Wispy curtains waved their delicate white arms as a cool breeze teased them through the open window. It was summertime, but the heat wave had broken, at least for a day, and the sunshine was warm and inviting. Inside, a young woman lay on her side in her bed, sleeping cap firmly tied on, her bearded husband beside her, holding her hand and watching her face for signs that she needed him. Her belly, firmly rounded with the coming new life, would sometimes move as the babe inside wiggled around trying to find the best position in which to be born.

There were two midwives there that day, one rich in years and experience, the other more than half her age, with the energy of youth and the wisdom of one who has seen and known sometimes wondrous, sometimes heartbreaking things. The two were well suited, having worked side-by-side in many such scenes, both learning the give and take necessary for such a good relationship to be possible. They teased and laughed and were serious by turns, while the older midwife told all the little stories and tales that she was well known for, giving a bit of distraction to the solemn couple so intent on their journey.

As the little mother would begin another contraction, the air was filled with soothing murmers, the fragrance of herbal massage oil being rubbed on her aching back, and the sounds of her own involuntary birth song. Seeing her flushed face and how she tried to uncover her warm legs, the younger midwife moved to stand behind her, magazine in hand. One hand gently lifted her gown to let the air circulate, while the other softly stirred the air with the book, giving relief. Suddenly, she was transported to another bedside in her memory, to a completely different setting and circumstance…


Five years before….

In a dimly-lit hospital room in the heart of the city, an old man lay dying, his once strong body weakened by the stroke that was soon to take his life. His young friend, the midwife, stood by his bed, patiently fanning his hot body with a piece of paper and his own hospital gown. Occasionally she would speak to him of her garden, of the tomatoes she had picked, or how the ramps had done that year. She told him of the sunshine, how perfectly beautiful the weather was, and how there were fish in the streams for him to catch. She told him of the babies she had caught lately, and how big or small they were – it was their own private joke about the “one that got away.” He never responded as he was almost past the point of being able to speak. The family talked in hushed tones outside the door, giving the midwife and the old man time together, for they knew how much she loved him. She stood there for over an hour, thankful to have one last chance to give to him, and hopefully provide a little comfort. Right before she walked out of the room and out of his life for the last time, she leaned over and whispered into his ear, “I love you, Hayward.” The old man cracked an eye, and whispered back, “I love you, too.”

And she cried…


The midwife came back to the present with a start, tears in her eyes, thinking about that dear man, and how much she still missed him. She looked down at the young mother, working hard to bring their firstborn into the world, many thoughts tumbling in her head. It humbled her to think of the sacred charge she carries in her hand, joining the ranks of the other guardians of life, unbroken since ancient times.
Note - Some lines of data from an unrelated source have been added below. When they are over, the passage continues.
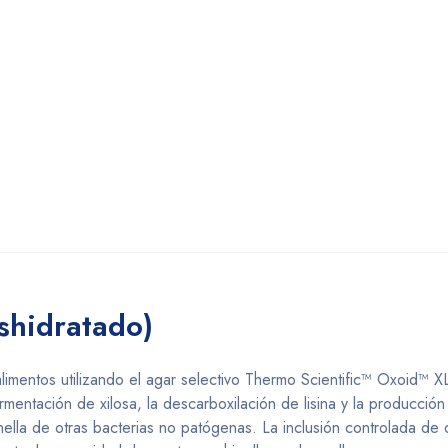
shidratado)
 alimentos utilizando el agar selectivo Thermo Scientific™ Oxoid™ 
mentación de xilosa, la descarboxilación de lisina y la producción
onella de otras bacterias no patógenas. La inclusión controlada de 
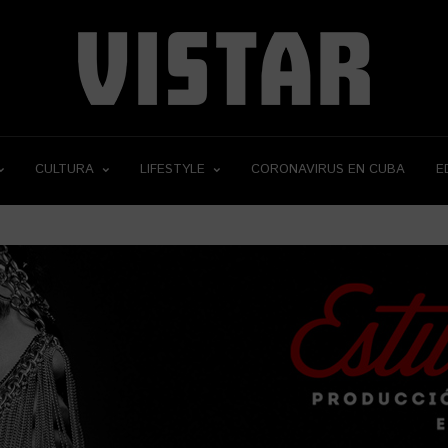
CULTURA
LIFESTYLE
CORONAVIRUS EN CUBA
E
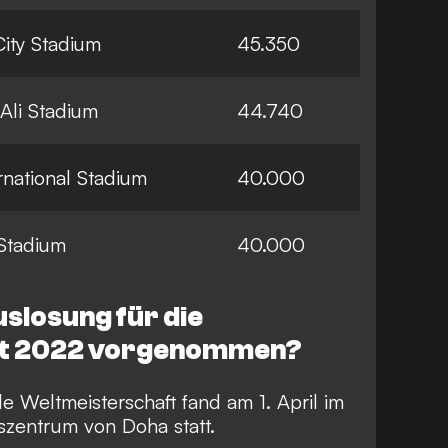
ity Stadium
45.350
Ali Stadium
44.740
ernational Stadium
40.000
Stadium
40.000
slosung für die
ft 2022 vorgenommen?
 Weltmeisterschaft fand am 1. April im
zentrum von Doha statt.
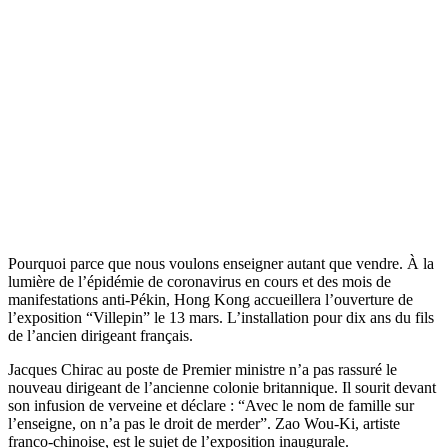
Pourquoi parce que nous voulons enseigner autant que vendre. À la
lumière de l’épidémie de coronavirus en cours et des mois de
manifestations anti-Pékin, Hong Kong accueillera l’ouverture de
l’exposition “Villepin” le 13 mars. L’installation pour dix ans du fils
de l’ancien dirigeant français.
Jacques Chirac au poste de Premier ministre n’a pas rassuré le
nouveau dirigeant de l’ancienne colonie britannique. Il sourit devant
son infusion de verveine et déclare : “Avec le nom de famille sur
l’enseigne, on n’a pas le droit de merder”. Zao Wou-Ki, artiste
franco-chinoise, est le sujet de l’exposition inaugurale.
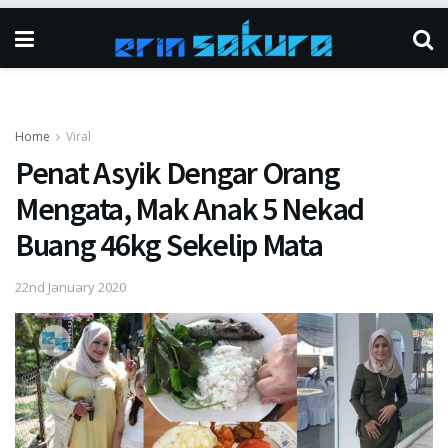
Home
Viral
Penat Asyik Dengar Orang
Mengata, Mak Anak 5 Nekad
Buang 46kg Sekelip Mata
22nd January 2020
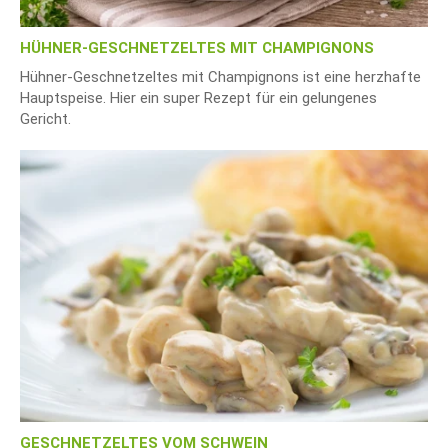
HÜHNER-GESCHNETZELTES MIT CHAMPIGNONS
Hühner-Geschnetzeltes mit Champignons ist eine herzhafte
Hauptspeise. Hier ein super Rezept für ein gelungenes
Gericht.
GESCHNETZELTES VOM SCHWEIN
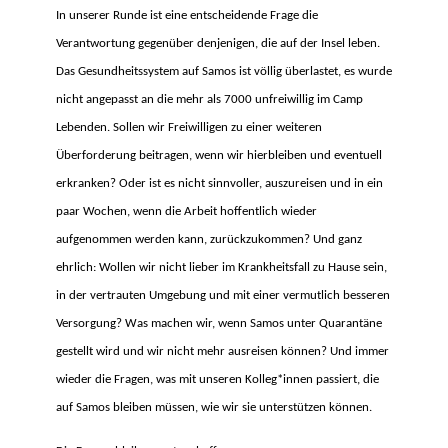
In unserer Runde ist eine entscheidende Frage die
Verantwortung gegenüber denjenigen, die auf der Insel leben.
Das Gesundheitssystem auf Samos ist völlig überlastet, es wurde
nicht angepasst an die mehr als 7000 unfreiwillig im Camp
Lebenden. Sollen wir Freiwilligen zu einer weiteren
Überforderung beitragen, wenn wir hierbleiben und eventuell
erkranken? Oder ist es nicht sinnvoller, auszureisen und in ein
paar Wochen, wenn die Arbeit hoffentlich wieder
aufgenommen werden kann, zurückzukommen? Und ganz
ehrlich: Wollen wir nicht lieber im Krankheitsfall zu Hause sein,
in der vertrauten Umgebung und mit einer vermutlich besseren
Versorgung? Was machen wir, wenn Samos unter Quarantäne
gestellt wird und wir nicht mehr ausreisen können? Und immer
wieder die Fragen, was mit unseren Kolleg*innen passiert, die
auf Samos bleiben müssen, wie wir sie unterstützen können.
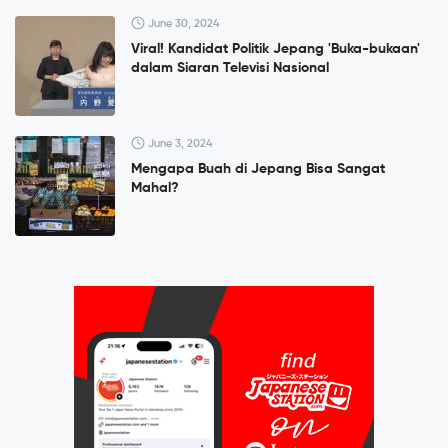
June 30, 2024
Viral! Kandidat Politik Jepang 'Buka-bukaan'
dalam Siaran Televisi Nasional
June 3, 2024
Mengapa Buah di Jepang Bisa Sangat
Mahal?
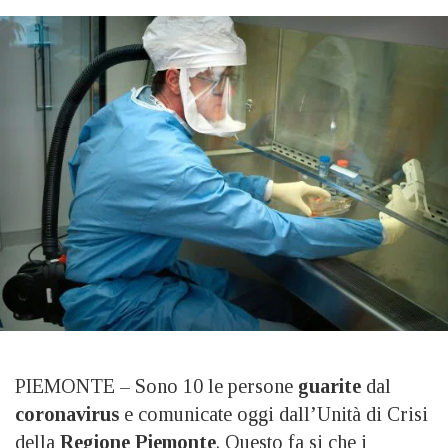
PIEMONTE – Sono 10 le persone
guarite
dal
coronavirus
e comunicate oggi dall’Unità di Crisi
della
Regione Piemonte
. Questo fa si che i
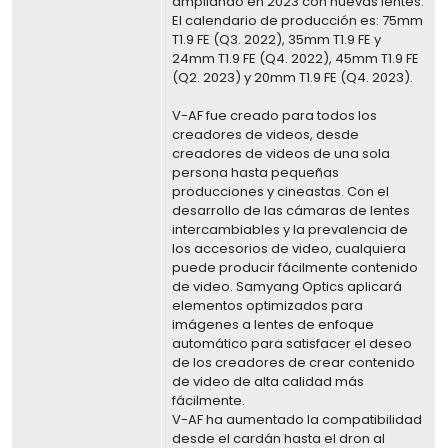
ampliando en 2023 con nuevas lentes.
El calendario de producción es: 75mm
T1.9 FE (Q3. 2022), 35mm T1.9 FE y
24mm T1.9 FE (Q4. 2022), 45mm T1.9 FE
(Q2. 2023) y 20mm T1.9 FE (Q4. 2023).
V-AF fue creado para todos los
creadores de videos, desde
creadores de videos de una sola
persona hasta pequeñas
producciones y cineastas. Con el
desarrollo de las cámaras de lentes
intercambiables y la prevalencia de
los accesorios de video, cualquiera
puede producir fácilmente contenido
de video. Samyang Optics aplicará
elementos optimizados para
imágenes a lentes de enfoque
automático para satisfacer el deseo
de los creadores de crear contenido
de video de alta calidad más
fácilmente.
V-AF ha aumentado la compatibilidad
desde el cardán hasta el dron al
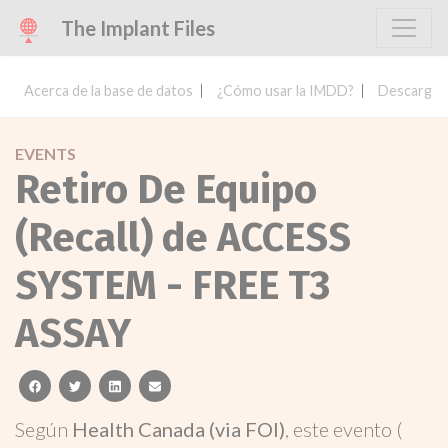
The Implant Files
Acerca de la base de datos
¿Cómo usar la IMDD?
Descargar 
EVENTS
Retiro De Equipo
(Recall) de ACCESS
SYSTEM - FREE T3
ASSAY
facebook
twitter
linkedin
email
Según
Health Canada (via FOI)
, este evento (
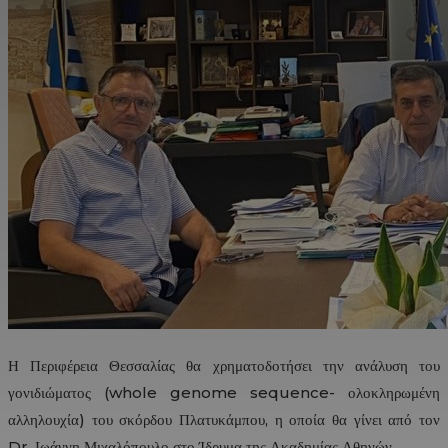
Η Περιφέρεια Θεσσαλίας θα χρηματοδοτήσει την ανάλυση του
γονιδιώματος (whole genome sequence- ολοκληρωμένη
αλληλουχία) του σκόρδου Πλατυκάμπου, η οποία θα γίνει από τον
Dr. Ιωάννη Μιχαλόπουλο στο Ίδρυμα της Ακαδημίας Αθηνών.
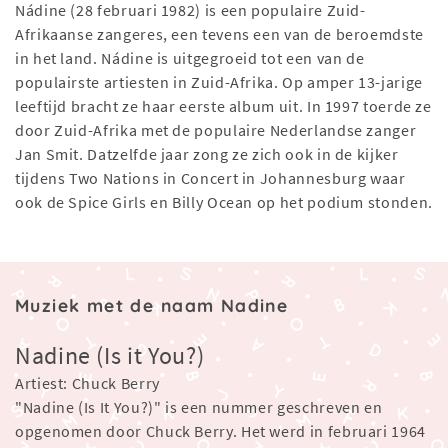
Nádine (28 februari 1982) is een populaire Zuid-
Afrikaanse zangeres, een tevens een van de beroemdste
in het land. Nádine is uitgegroeid tot een van de
populairste artiesten in Zuid-Afrika. Op amper 13-jarige
leeftijd bracht ze haar eerste album uit. In 1997 toerde ze
door Zuid-Afrika met de populaire Nederlandse zanger
Jan Smit. Datzelfde jaar zong ze zich ook in de kijker
tijdens Two Nations in Concert in Johannesburg waar
ook de Spice Girls en Billy Ocean op het podium stonden.
Muziek met de naam Nadine
Nadine (Is it You?)
Artiest: Chuck Berry
"Nadine (Is It You?)" is een nummer geschreven en
opgenomen door Chuck Berry. Het werd in februari 1964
Midwives comfort the old and feeble, they succor the young and laboring, they lift up the newest ones, full of their first breath, into their mother’s arms. Being a midwife knows no bounds of age or sex. They are servants, with a God-given heart to nurture and love all who they come in contact with.

A few hours later, a handsome baby boy was laid, wide-eyed, into his mother’s reaching arms, while the beaming father looked on with joy and wonder in his eyes. The midwife observed the new family, seeing the circle of life begin all over again.